There are many different therapeutic couples’ approaches, but they all include the same strategy when it comes to communication.

  1. There is a built in order:  the person who brings up a conversation is the person who has the floor.  They are the initiator of the conversation.  Their goal is to focus on what’s happening inside of themselves.  Statements begin with “I,” not “You make me..”   

  2. The listener’s goal is to communicate they are listening by engaging in reflection, which can be as simple as parroting back what’s been said.  In this approach, the listener does not add to what’s been said or attempt to interpret the words.  It is pure reflection.  There are two questions that are incredibly helpful in this dialogue.  The first one is “Did I get that right?”  The second question is “Is there more?”  Both communicate a desire to truly hear and understand your partner and a willingness to continue listening.

  3. When the initiator is finished with speaking, the roles pivot.  The listener becomes the speaker and the speaker becomes the listener.  Sometimes, the subject material in of itself can be highly activating, making it necessary for a pause or break before switching roles, in order to calm nervous system responses of fight/flight/shut-down. 

I say patience is the most important communication skill because frankly, many people already know the strategy I just listed out.  It’s not a matter of knowing, it’s a matter of willingness.  It feels awkward, juvenile, frustrating to slow down communication.  There’s an urgency to communicating, to attempting to find the solution, the resolution quickly.  The issue is that in intense conversations, that resolution is not going to happen quickly and attempting to create that actually adds fuel to the fire. 

Creating Space with Patience

Patience in communication means being willing to slow down and stop the rapid fire responses.  Patience isn't merely about waiting for your turn to speak; it's about creating a space where both partners feel genuinely heard and understood. It requires a willingness to set aside the impulse to react and resolve immediately. The whole point of slowing down though is to offer space for our nervous system to calm down too.  When we don’t feel seen or heard, our nervous system automatically revs up, putting us in fight/flight mode.  That energetic shift is experienced by our partner, causing a reaction in their nervous system…and the energy keeps building, eventually leading to that blow-out fight, the stonewalling, the shut down.  Both people walk away feeling more unheard, more alone, and even more justified in their viewpoint.

The structured approach outlined—where the initiator speaks, the listener reflects, and roles switch—provides a framework for fostering this patience. Yet, it's not just about following steps; it's about embracing the discomfort that comes with slowing down. It's about recognizing that this pause isn't just for words but for the nervous systems of both partners to recalibrate.
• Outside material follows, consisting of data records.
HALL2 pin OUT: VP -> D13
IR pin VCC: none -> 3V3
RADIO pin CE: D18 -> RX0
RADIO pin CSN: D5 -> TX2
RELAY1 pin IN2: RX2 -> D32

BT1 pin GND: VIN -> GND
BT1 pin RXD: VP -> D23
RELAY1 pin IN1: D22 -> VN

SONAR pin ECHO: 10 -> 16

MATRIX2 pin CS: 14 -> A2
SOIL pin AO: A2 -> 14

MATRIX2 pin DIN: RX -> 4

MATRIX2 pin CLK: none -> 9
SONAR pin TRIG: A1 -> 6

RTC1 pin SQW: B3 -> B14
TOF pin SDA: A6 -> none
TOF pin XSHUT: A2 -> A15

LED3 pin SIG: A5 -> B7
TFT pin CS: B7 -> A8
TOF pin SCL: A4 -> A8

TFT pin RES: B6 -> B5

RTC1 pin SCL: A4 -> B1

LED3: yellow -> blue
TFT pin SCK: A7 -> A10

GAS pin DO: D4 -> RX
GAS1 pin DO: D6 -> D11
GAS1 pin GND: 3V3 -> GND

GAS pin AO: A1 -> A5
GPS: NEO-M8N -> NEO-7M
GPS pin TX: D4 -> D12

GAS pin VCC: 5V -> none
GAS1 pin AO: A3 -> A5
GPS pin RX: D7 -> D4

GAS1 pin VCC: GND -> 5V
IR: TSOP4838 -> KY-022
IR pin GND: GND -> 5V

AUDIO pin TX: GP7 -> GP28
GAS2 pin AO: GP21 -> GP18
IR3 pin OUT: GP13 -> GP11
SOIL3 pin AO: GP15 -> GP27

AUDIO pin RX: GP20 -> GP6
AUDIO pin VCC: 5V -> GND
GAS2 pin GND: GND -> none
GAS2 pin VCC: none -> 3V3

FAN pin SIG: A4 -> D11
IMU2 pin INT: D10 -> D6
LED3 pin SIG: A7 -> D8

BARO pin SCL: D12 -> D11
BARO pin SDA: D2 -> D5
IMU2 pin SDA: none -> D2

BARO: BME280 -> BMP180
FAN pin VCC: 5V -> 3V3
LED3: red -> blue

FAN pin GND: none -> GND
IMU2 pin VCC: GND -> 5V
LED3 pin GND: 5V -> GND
In essence, patience isn't just a virtue in communication; it's the cornerstone, the foundation.  Patience is the invitation to slow down, to lean into what’s awkward, uncomfortable, or anxiety producing.  It’s offering space for your partner, but more importantly, yourself.  Patience invites deeper understanding, leading to increased resilience and even greater pride in your ability to regulate yourself.  It’s hard work, and it’s necessary work for healthy relationships.